Après l’enthousiasme suscité par l’entrée de l’Eglise catholique dans le mouvement oecuménique au Concile Vatican II (décret Unitatis redintegratio, en 1964), on a rapidement parlé de « stagnation ». D’abord parce que l’Eglise catholique renonça à entrer dans le Conseil oecuménique des Eglises, puis parce que les résultats des premiers dialogues, notamment sur l’eucharistie, n’aboutirent pas à l’unité visible que l’on pensait « à portée de main ». Sans oublier que le principal acquis d’un siècle d’oecuménisme est bien la « fraternité retrouvée » (Jean-Paul II) entre les baptisés, essayons de préciser les acquis et les limites dans les quatre courants qui ont porté le mouvement oecuménique depuis le début du XX° siècle.

La mission
La question de l’évangélisation est sans doute le domaine où l’urgence de l’unité se fait le plus sentir. Des initiatives de terrain comme des « évangélisations de rue » dans la mouvance charismatique, des « expo-bible » ou des lectures continues de la Bible interconfessionnelles prolongeant les efforts de coopération pour des traductions oecuméniques, comme la TOB, se multiplient. De même, les aumôneries dans les hôpitaux ou des établissements scolaires. Cependant, les Eglises apparaissent souvent en concurrence, qu’il s’agisse des relations entre l’Eglise catholique et les pentecôtistes d’Amérique latine ou celles de l’Eglise catholique et de l’Eglise orthodoxe dans l’ex-union soviétique.
De très nombreux dialogues ont porté depuis quarante ans sur la question du prosélytisme, tant au niveau multilatéral que bilatéral. Ils manifestent la persistance de différences de conception sur ce qu’est un « chrétien », sur l’appartenance à l’Eglise et sur l’importance à accorder à la conversion au Christ et à l’engagement social avec les hommes de bonne volonté. Il est que, depuis le milieu des années 60, il existe deux séries concurrentes de congrès missionnaires :   celle du COE (dont la dernière conférence a eu lieu à Athènes en 2005)  et celle de la mouvance évangélique organisée par le Comité de Lausanne pour l’évangélisation du monde (mis en place à la suite du Congrès organisé par Billy Graham en 1974)

Christianisme pratique
La nécessité de l’engagement pour la Justice, la Paix et la sauvegarde de la Création, rappelée lors de la 6° assemblée du COE à Vancouver en 1983, a été au cœur des rassemblements œcuméniques qui ont suivi :
• en Europe (Bâle en 1989 et Sibiu en 2007)
• dans le monde (Séoul en 1990 et Porto Alegre en 2006)

Depuis fort longtemps, cet engagement mobilise des chrétiens de toutes confessions sur le terrain au sein de nombreux réseaux interconfessionnels.
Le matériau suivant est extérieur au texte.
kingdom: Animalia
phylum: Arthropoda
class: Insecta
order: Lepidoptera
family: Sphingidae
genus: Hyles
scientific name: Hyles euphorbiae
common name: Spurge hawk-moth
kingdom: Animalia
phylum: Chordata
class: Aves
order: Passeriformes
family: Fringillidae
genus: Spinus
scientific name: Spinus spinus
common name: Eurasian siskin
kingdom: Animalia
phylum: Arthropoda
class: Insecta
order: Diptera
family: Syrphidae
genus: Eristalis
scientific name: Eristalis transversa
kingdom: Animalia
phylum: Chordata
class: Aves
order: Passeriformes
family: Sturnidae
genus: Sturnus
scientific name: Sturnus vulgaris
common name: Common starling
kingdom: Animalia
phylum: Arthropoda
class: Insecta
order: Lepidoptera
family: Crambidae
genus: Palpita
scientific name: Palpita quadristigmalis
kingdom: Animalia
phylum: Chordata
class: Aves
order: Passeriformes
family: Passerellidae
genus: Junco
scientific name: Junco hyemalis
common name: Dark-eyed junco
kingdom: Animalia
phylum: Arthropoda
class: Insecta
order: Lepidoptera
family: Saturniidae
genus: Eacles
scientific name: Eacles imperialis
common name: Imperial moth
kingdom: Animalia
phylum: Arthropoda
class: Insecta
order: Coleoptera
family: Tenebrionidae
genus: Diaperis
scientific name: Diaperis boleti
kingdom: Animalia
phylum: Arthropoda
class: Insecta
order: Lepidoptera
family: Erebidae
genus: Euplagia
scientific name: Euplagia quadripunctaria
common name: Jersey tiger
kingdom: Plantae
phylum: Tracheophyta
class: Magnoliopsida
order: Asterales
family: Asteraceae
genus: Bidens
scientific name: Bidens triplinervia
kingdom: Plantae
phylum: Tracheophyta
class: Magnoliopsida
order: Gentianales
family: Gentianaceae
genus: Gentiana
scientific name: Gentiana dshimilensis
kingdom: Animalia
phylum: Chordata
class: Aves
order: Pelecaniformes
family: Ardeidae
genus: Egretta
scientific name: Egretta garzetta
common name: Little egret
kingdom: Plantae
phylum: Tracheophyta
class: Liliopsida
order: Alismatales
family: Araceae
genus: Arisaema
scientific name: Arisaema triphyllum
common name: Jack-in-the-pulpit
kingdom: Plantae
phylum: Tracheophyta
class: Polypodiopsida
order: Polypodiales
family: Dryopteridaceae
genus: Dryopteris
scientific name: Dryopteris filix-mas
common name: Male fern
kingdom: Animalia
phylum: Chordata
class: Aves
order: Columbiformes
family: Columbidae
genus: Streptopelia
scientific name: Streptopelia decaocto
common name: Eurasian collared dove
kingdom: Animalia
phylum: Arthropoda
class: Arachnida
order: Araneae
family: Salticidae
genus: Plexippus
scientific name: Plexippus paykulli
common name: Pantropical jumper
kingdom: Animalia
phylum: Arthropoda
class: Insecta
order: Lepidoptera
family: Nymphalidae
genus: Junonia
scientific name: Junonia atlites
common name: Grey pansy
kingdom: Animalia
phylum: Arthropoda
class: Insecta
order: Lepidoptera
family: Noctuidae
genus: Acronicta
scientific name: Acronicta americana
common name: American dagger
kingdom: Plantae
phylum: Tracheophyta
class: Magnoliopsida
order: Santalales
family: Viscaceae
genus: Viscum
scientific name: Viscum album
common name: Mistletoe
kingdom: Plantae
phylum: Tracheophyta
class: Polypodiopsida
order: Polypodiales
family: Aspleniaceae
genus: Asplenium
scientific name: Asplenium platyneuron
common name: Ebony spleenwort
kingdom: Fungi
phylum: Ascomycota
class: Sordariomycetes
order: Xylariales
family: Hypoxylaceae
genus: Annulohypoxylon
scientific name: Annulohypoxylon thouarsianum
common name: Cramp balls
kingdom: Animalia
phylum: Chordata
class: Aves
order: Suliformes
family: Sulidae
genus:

Certains nés à la veille de la seconde Guerre mondiale comme le Comité intermouvements auprès des évacués (CIMADE) sur les questions de protection des réfugiés et migrants ; d’autres plus récents comme l’Action des chrétiens pour l’abolition de la torture (ACAT), ou le Réseau environnemental chrétien européen. Avec les problèmes de santé (VIH-Sida notamment) et le dialogue interreligieux, ces questions tiennent une large place dans les programmes du COE. Cependant de nouveaux clivages apparaissent sur les questions éthiques entre les confessions et au sein de chaque grande confession.

Dialogue théologique
Les dialogues d’experts mis en place à la fin des années 60 n’ont pas seulement permis une meilleure connaissance mutuelle des partenaires, comme entre l’Eglise catholique ou les membres du COE et les pentecôtistes.
Ils ont permis aussi une convergence de leur conception du baptême, de l’eucharistie et des ministères, grâce au travail mené sur ces trois éléments constitutifs de l’Eglise fondée par Jésus-Christ par la Commission Foi et Constitution du COE. En 1982, elle a présenté un important document connu sous le nom de BEM, qui a donné lieu à de nombreux échanges dans toutes les Eglises.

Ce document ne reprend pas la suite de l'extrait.